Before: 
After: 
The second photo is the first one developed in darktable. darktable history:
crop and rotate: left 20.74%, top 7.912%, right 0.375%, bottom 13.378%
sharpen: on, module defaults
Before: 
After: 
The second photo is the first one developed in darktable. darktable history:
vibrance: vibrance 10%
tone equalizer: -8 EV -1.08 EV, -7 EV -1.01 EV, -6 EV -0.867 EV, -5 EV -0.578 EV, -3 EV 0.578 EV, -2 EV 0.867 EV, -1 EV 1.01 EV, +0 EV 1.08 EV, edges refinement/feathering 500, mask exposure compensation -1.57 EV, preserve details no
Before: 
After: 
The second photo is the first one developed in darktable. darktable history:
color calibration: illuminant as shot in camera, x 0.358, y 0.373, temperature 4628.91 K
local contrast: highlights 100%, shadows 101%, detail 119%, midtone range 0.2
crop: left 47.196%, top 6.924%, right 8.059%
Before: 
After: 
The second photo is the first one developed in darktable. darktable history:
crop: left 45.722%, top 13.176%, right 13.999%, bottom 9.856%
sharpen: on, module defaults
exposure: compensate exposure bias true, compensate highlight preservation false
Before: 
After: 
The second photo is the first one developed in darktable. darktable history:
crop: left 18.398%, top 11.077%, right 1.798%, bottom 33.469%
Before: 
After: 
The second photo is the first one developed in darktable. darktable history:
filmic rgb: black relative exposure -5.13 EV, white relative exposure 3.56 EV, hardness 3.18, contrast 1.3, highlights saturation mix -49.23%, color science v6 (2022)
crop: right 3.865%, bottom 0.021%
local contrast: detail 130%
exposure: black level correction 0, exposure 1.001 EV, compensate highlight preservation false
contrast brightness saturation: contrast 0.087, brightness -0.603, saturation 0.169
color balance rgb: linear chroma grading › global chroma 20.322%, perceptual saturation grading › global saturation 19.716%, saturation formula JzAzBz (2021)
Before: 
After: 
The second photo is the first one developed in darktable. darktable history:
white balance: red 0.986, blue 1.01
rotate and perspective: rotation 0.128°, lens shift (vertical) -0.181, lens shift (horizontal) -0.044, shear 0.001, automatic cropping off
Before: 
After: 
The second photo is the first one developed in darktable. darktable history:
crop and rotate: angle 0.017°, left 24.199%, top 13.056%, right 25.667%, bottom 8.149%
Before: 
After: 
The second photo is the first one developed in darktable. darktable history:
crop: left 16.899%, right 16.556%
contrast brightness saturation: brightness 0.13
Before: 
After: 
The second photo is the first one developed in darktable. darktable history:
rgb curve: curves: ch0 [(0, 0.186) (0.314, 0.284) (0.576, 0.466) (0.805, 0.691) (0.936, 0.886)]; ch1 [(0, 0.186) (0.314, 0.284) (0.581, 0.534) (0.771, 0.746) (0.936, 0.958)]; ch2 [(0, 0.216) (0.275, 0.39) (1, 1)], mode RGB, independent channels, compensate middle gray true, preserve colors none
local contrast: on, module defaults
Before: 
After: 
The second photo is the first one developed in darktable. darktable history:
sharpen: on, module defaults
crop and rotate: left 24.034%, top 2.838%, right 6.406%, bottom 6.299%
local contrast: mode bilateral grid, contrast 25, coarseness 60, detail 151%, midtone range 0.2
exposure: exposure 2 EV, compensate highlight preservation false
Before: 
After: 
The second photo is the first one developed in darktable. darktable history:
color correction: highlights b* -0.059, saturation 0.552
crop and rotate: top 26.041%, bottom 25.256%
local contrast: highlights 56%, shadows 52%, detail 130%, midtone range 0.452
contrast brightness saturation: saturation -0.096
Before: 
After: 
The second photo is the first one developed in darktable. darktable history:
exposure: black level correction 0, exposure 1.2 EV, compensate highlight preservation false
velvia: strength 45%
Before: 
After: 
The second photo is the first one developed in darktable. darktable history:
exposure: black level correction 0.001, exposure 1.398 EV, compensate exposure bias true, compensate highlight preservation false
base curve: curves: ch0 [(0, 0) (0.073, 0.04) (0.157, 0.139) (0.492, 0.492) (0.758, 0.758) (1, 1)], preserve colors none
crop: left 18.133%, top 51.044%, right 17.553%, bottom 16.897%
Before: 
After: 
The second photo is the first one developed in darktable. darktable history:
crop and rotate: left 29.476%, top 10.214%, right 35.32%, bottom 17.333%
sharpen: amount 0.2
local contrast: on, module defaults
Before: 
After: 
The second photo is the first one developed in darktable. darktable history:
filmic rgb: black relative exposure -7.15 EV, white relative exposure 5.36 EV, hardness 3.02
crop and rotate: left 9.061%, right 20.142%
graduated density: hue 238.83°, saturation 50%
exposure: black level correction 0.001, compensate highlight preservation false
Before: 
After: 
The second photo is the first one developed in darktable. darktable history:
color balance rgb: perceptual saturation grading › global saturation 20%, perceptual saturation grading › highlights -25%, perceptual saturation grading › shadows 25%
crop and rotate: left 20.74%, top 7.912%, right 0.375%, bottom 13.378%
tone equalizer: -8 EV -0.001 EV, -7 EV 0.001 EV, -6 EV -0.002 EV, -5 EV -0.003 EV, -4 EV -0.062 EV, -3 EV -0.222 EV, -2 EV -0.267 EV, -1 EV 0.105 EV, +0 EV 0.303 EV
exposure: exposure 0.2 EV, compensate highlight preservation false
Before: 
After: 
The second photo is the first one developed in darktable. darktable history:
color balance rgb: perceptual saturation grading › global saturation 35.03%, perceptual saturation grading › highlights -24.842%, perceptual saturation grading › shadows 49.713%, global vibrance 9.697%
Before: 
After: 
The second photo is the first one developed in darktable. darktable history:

= = = =

(Directive):
Copy all the rows above again, putting "edited" in place of "developed" each time it appears and leaving everything else the same.

(Worked answer):
Before: 
After: 
The second photo is the first one edited in darktable. darktable history:
crop and rotate: left 20.74%, top 7.912%, right 0.375%, bottom 13.378%
sharpen: on, module defaults
Before: 
After: 
The second photo is the first one edited in darktable. darktable history:
vibrance: vibrance 10%
tone equalizer: -8 EV -1.08 EV, -7 EV -1.01 EV, -6 EV -0.867 EV, -5 EV -0.578 EV, -3 EV 0.578 EV, -2 EV 0.867 EV, -1 EV 1.01 EV, +0 EV 1.08 EV, edges refinement/feathering 500, mask exposure compensation -1.57 EV, preserve details no
Before: 
After: 
The second photo is the first one edited in darktable. darktable history:
color calibration: illuminant as shot in camera, x 0.358, y 0.373, temperature 4628.91 K
local contrast: highlights 100%, shadows 101%, detail 119%, midtone range 0.2
crop: left 47.196%, top 6.924%, right 8.059%
Before: 
After: 
The second photo is the first one edited in darktable. darktable history:
crop: left 45.722%, top 13.176%, right 13.999%, bottom 9.856%
sharpen: on, module defaults
exposure: compensate exposure bias true, compensate highlight preservation false
Before: 
After: 
The second photo is the first one edited in darktable. darktable history:
crop: left 18.398%, top 11.077%, right 1.798%, bottom 33.469%
Before: 
After: 
The second photo is the first one edited in darktable. darktable history:
filmic rgb: black relative exposure -5.13 EV, white relative exposure 3.56 EV, hardness 3.18, contrast 1.3, highlights saturation mix -49.23%, color science v6 (2022)
crop: right 3.865%, bottom 0.021%
local contrast: detail 130%
exposure: black level correction 0, exposure 1.001 EV, compensate highlight preservation false
contrast brightness saturation: contrast 0.087, brightness -0.603, saturation 0.169
color balance rgb: linear chroma grading › global chroma 20.322%, perceptual saturation grading › global saturation 19.716%, saturation formula JzAzBz (2021)
Before: 
After: 
The second photo is the first one edited in darktable. darktable history:
white balance: red 0.986, blue 1.01
rotate and perspective: rotation 0.128°, lens shift (vertical) -0.181, lens shift (horizontal) -0.044, shear 0.001, automatic cropping off
Before: 
After: 
The second photo is the first one edited in darktable. darktable history:
crop and rotate: angle 0.017°, left 24.199%, top 13.056%, right 25.667%, bottom 8.149%
Before: 
After: 
The second photo is the first one edited in darktable. darktable history:
crop: left 16.899%, right 16.556%
contrast brightness saturation: brightness 0.13
Before: 
After: 
The second photo is the first one edited in darktable. darktable history:
rgb curve: curves: ch0 [(0, 0.186) (0.314, 0.284) (0.576, 0.466) (0.805, 0.691) (0.936, 0.886)]; ch1 [(0, 0.186) (0.314, 0.284) (0.581, 0.534) (0.771, 0.746) (0.936, 0.958)]; ch2 [(0, 0.216) (0.275, 0.39) (1, 1)], mode RGB, independent channels, compensate middle gray true, preserve colors none
local contrast: on, module defaults
Before: 
After: 
The second photo is the first one edited in darktable. darktable history:
sharpen: on, module defaults
crop and rotate: left 24.034%, top 2.838%, right 6.406%, bottom 6.299%
local contrast: mode bilateral grid, contrast 25, coarseness 60, detail 151%, midtone range 0.2
exposure: exposure 2 EV, compensate highlight preservation false
Before: 
After: 
The second photo is the first one edited in darktable. darktable history:
color correction: highlights b* -0.059, saturation 0.552
crop and rotate: top 26.041%, bottom 25.256%
local contrast: highlights 56%, shadows 52%, detail 130%, midtone range 0.452
contrast brightness saturation: saturation -0.096
Before: 
After: 
The second photo is the first one edited in darktable. darktable history:
exposure: black level correction 0, exposure 1.2 EV, compensate highlight preservation false
velvia: strength 45%
Before: 
After: 
The second photo is the first one edited in darktable. darktable history:
exposure: black level correction 0.001, exposure 1.398 EV, compensate exposure bias true, compensate highlight preservation false
base curve: curves: ch0 [(0, 0) (0.073, 0.04) (0.157, 0.139) (0.492, 0.492) (0.758, 0.758) (1, 1)], preserve colors none
crop: left 18.133%, top 51.044%, right 17.553%, bottom 16.897%
Before: 
After: 
The second photo is the first one edited in darktable. darktable history:
crop and rotate: left 29.476%, top 10.214%, right 35.32%, bottom 17.333%
sharpen: amount 0.2
local contrast: on, module defaults
Before: 
After: 
The second photo is the first one edited in darktable. darktable history:
filmic rgb: black relative exposure -7.15 EV, white relative exposure 5.36 EV, hardness 3.02
crop and rotate: left 9.061%, right 20.142%
graduated density: hue 238.83°, saturation 50%
exposure: black level correction 0.001, compensate highlight preservation false
Before: 
After: 
The second photo is the first one edited in darktable. darktable history:
color balance rgb: perceptual saturation grading › global saturation 20%, perceptual saturation grading › highlights -25%, perceptual saturation grading › shadows 25%
crop and rotate: left 20.74%, top 7.912%, right 0.375%, bottom 13.378%
tone equalizer: -8 EV -0.001 EV, -7 EV 0.001 EV, -6 EV -0.002 EV, -5 EV -0.003 EV, -4 EV -0.062 EV, -3 EV -0.222 EV, -2 EV -0.267 EV, -1 EV 0.105 EV, +0 EV 0.303 EV
exposure: exposure 0.2 EV, compensate highlight preservation false
Before: 
After: 
The second photo is the first one edited in darktable. darktable history:
color balance rgb: perceptual saturation grading › global saturation 35.03%, perceptual saturation grading › highlights -24.842%, perceptual saturation grading › shadows 49.713%, global vibrance 9.697%
Before: 
After: 
The second photo is the first one edited in darktable. darktable history:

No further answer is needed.